(Saved entries)
+++

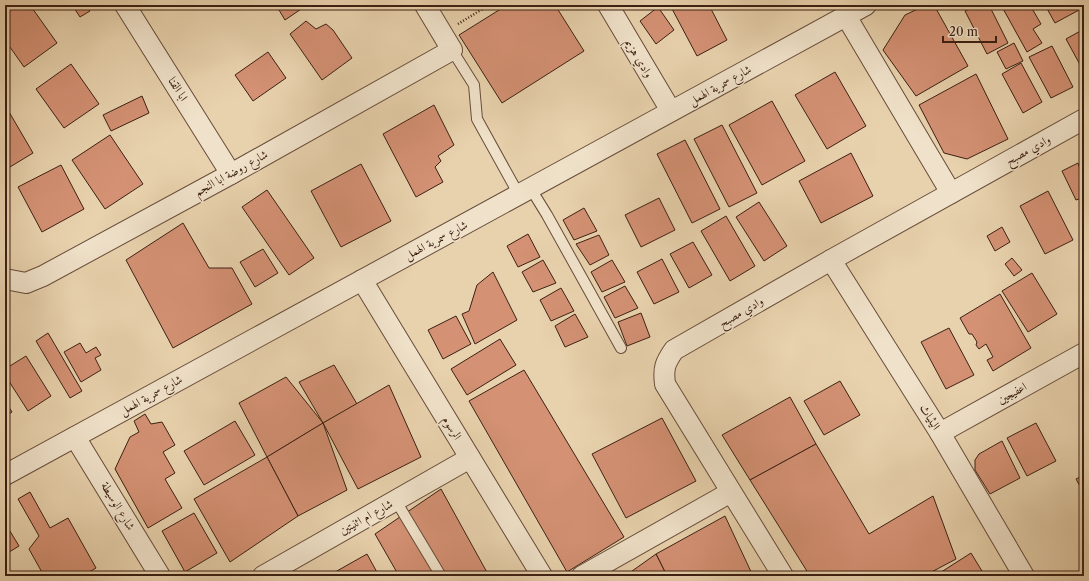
<svg xmlns="http://www.w3.org/2000/svg" width="1089" height="581" font-family="'Libre Caslon Text',Amiri,serif">
<style>
.building{fill:#d49174;stroke:#3c2013}
.lines{fill:none;stroke-linecap:round;stroke-linejoin:round}
.service-casing{stroke:#674c3a;stroke-width:12}
.minor-casing{stroke:#674c3a;stroke-width:22}
.path{stroke:#3c2013;stroke-width:2.5;stroke-dasharray:1 2;stroke-linecap:butt}
.service{stroke:#f0e2ca;stroke-width:10}
.minor{stroke:#f0e2ca;stroke-width:20}
.labels{text-anchor:middle;stroke-width:3;stroke-linejoin:round;paint-order:stroke}
.street-label{font-size:12px;fill:#3c2013;stroke:#f0e2ca}
</style>
<rect width="100%" height="100%" fill="#e8d2ad"/>
<filter id="stains"><feTurbulence type="fractalNoise" baseFrequency=".005" numOctaves="4"/><feColorMatrix values="0 0 0 0 .2 0 0 0 0 .09 0 0 0 0 .02 0 0 0 .5 -.17"/></filter>
<radialGradient id="worn" r=".72"><stop offset=".6" stop-color="#630" stop-opacity="0"/><stop offset="1" stop-color="#630" stop-opacity=".3"/></radialGradient>
<g class="building">
<path d="M10,5H30L57,43L24,67L5,40V8Z"/>
<path d="M72,5H86L90,11L80,17Z"/>
<path d="M276,5H307L285,20Z"/>
<path d="M507,5H555L584,51L502,103L459,35Z"/>
<path d="M670,5H709L727,40L697,56Z"/>
<path d="M926,5H934L968,66L916,96L883,50L905,15Z"/>
<path d="M978,5H989L1008,43L987,54L965,11Z"/>
<path d="M1001,5H1030L1041,24L1033,29L1042,43L1027,52Z"/>
<path d="M1045,5H1076L1079,10L1055,23Z"/>
<path d="M658,7L674,30L656,44L640,21Z"/>
<path d="M306,21L316,29L326,24L333,30L352,58L322,80L290,34Z"/>
<path d="M1084,29V72L1066,39Z"/>
<path d="M1014,43L1023,61L1006,69L997,52Z"/>
<path d="M1052,46L1073,87L1051,98L1029,57Z"/>
<path d="M268,52L286,78L253,101L235,75Z"/>
<path d="M1021,63L1042,102L1023,113L1002,74Z"/>
<path d="M71,64L99,104L64,128L36,89Z"/>
<path d="M835,72L866,126L827,149L795,95Z"/>
<path d="M976,74L1008,139L967,159L944,153L919,105Z"/>
<path d="M142,96L149,113L111,131L103,115Z"/>
<path d="M772,101L805,161L762,185L729,125Z"/>
<path d="M5,105L33,153L5,170Z"/>
<path d="M434,105L454,145L438,156L441,161L435,167L443,182L416,197L383,134Z"/>
<path d="M722,125L757,193L729,207L694,139Z"/>
<path d="M110,135L143,184L105,209L72,160Z"/>
<path d="M685,140L720,209L692,223L657,154Z"/>
<path d="M851,153L873,196L821,223L799,181Z"/>
<path d="M1078,163L1080,169L1084,167V201L1082,198L1076,200L1062,171Z"/>
<path d="M361,164L391,221L341,247L311,191Z"/>
<path d="M61,165L84,209L42,232L18,187Z"/>
<path d="M267,190L314,258L289,275L242,207Z"/>
<path d="M1048,191L1073,240L1045,254L1020,206Z"/>
<path d="M659,198L675,230L641,247L625,215Z"/>
<path d="M759,202L787,246L764,261L736,217Z"/>
<path d="M584,208L597,231L574,240L563,220Z"/>
<path d="M726,216L755,266L730,281L701,231Z"/>
<path d="M183,223L209,268H232L252,304L173,348L126,260Z"/>
<path d="M1002,227L1010,242L995,251L987,236Z"/>
<path d="M528,234L540,257L518,267L507,246Z"/>
<path d="M599,235L609,255L590,265L576,244Z"/>
<path d="M693,242L712,275L689,288L670,254Z"/>
<path d="M263,249L278,273L255,287L240,262Z"/>
<path d="M1012,258L1022,270L1014,276L1005,264Z"/>
<path d="M662,259L679,292L654,304L637,272Z"/>
<path d="M543,260L556,283L533,292L522,272Z"/>
<path d="M612,260L625,282L602,292L591,272Z"/>
<path d="M493,272L517,320L475,344L462,314L469,311L477,285Z"/>
<path d="M1032,273L1057,314L1028,332L1002,291Z"/>
<path d="M625,286L638,308L615,318L604,297Z"/>
<path d="M561,288L574,311L551,321L540,300Z"/>
<path d="M1000,294L1031,348L993,371L987,360L993,357L986,344L979,349L976,345L977,342L972,334H969L960,318Z"/>
<path d="M641,313L650,337L627,346L618,322Z"/>
<path d="M575,314L588,337L565,347L555,326Z"/>
<path d="M456,316L471,344L443,359L428,330Z"/>
<path d="M949,328L974,375L946,389L921,342Z"/>
<path d="M48,333L82,391L70,398L36,341Z"/>
<path d="M500,339L516,365L467,395L451,369Z"/>
<path d="M80,343L86,353L96,347L101,355L95,358L101,370L81,382L64,352Z"/>
<path d="M26,356L51,396L28,411L5,375V369Z"/>
<path d="M334,365L357,404L323,423L299,382Z"/>
<path d="M524,370L624,537L567,572L469,401Z"/>
<path d="M286,377L323,423L267,457L239,403Z"/>
<path d="M840,381L860,415L824,435L804,401Z"/>
<path d="M389,385L421,457L358,489L323,423Z"/>
<path d="M790,397L816,444L750,480L722,435Z"/>
<path d="M5,401L12,412L5,417Z"/>
<path d="M145,414L151,424L162,422L175,445L163,452L175,473L165,479L182,508L148,528L115,469L130,437L139,432L134,421Z"/>
<path d="M662,418L696,481L626,518L592,454Z"/>
<path d="M235,421L255,455L204,485L184,451Z"/>
<path d="M323,423L347,490L298,516L267,457Z"/>
<path d="M1036,423L1056,461L1027,476L1007,438Z"/>
<path d="M1002,441L1020,478L990,494L975,470V460L979,454Z"/>
<path d="M816,444L869,534L933,496L956,559L924,576H810L750,480Z"/>
<path d="M267,457L298,516L230,562L194,499Z"/>
<path d="M1084,475V494L1076,479Z"/>
<path d="M441,489L489,576H399L375,534Z"/>
<path d="M30,492L50,528L68,518L96,568L82,576H44L29,549L39,536L18,499Z"/>
<path d="M194,513L217,553L185,572L162,531Z"/>
<path d="M725,516L753,576H667L656,554Z"/>
<path d="M5,523L19,546L6,554L5,552Z"/>
<path d="M971,553L985,576H935Z"/>
<path d="M367,554L379,576H328Z"/>
<path d="M656,554L667,576H625Z"/>
</g>
<g class="lines">
<defs>
<g id="service">
<path d="M452,50L474,85L477,119L519,195"/>
<path d="M531,189L547,215L621,348"/>
<path d="M396,501L441,576"/>
</g>
<g id="minor">
<path d="M125,5L231,174"/>
<path d="M608,5L671,111"/>
<path d="M846,16L951,193"/>
<path d="M831,260L940,433L1024,576"/>
<path d="M5,279L26,283L43,276L231,174L452,50L425,5"/>
<path d="M362,280L542,576"/>
<path d="M940,433L1084,353"/>
<path d="M75,437L160,576"/>
<path d="M5,475L866,5"/>
<path d="M263,576L470,458"/>
<path d="M582,576L731,492"/>
<path d="M783,576L665,384C663,368 665,363 674,350L831,260L1084,119"/>
</g>
</defs>
<use href="#service" class="service-casing"/>
<use href="#minor" class="minor-casing"/>
<path class="path" d="M458,24L489,5"/>
<use href="#service" class="service"/>
<use href="#minor" class="minor"/>
</g>
<g class="labels">
<g class="street-label">
<text transform="translate(639 58) rotate(59)" y="4">وادي هزيم</text>
<text transform="translate(720 85) rotate(-29)" y="4">شارع سمرية الهمل</text>
<text transform="translate(178 89) rotate(58)" y="4">ابا القنا</text>
<text transform="translate(1028 150) rotate(-29)" y="4">وادي مصبح</text>
<text transform="translate(231 173) rotate(-29)" y="4">شارع روضة ابا النجم</text>
<text transform="translate(436 240) rotate(-28)" y="4">شارع سمرية الهمل</text>
<text transform="translate(741 312) rotate(-30)" y="4">وادي مصبح</text>
<text transform="translate(1012 393) rotate(-29)" y="4">اعفيجين</text>
<text transform="translate(151 395) rotate(-29)" y="4">شارع سمرية الهمل</text>
<text transform="translate(930 417) rotate(58)" y="4">اليثياث</text>
<text transform="translate(452 428) rotate(59)" y="4">الرسوم</text>
<text transform="translate(118 506) rotate(59)" y="4">شارع الوسيطة</text>
<text transform="translate(366 517) rotate(-29)" y="4">شارع ام اثنيتين</text>
</g>
</g>
<rect width="1089" height="581" fill="none" stroke="#e8d2ad" stroke-width="20"/>
<rect x="6" y="6" width="1077" height="569" fill="none" stroke="#3c2013" stroke-width="2"/>
<rect x="10" y="10" width="1069" height="561" fill="none" stroke="#3c2013"/>
<path d="M943 36v6h53v-6" fill="none" stroke="#3c2013" stroke-width="2"/>
<text x="949" y="36" font-size="12" fill="#3c2013" stroke="#f0e2ca" stroke-width="3" paint-order="stroke">20 m</text>
<rect width="100%" height="100%" filter="url(#stains)"/>
<rect width="100%" height="100%" fill="url(#worn)"/>
</svg>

+++

> **TASK DESCRIPTION**: Go through the records above, find each line with the string "lines", and copy it.

> **RESPONSE**:
.lines{fill:none;stroke-linecap:round;stroke-linejoin:round}
<g class="lines">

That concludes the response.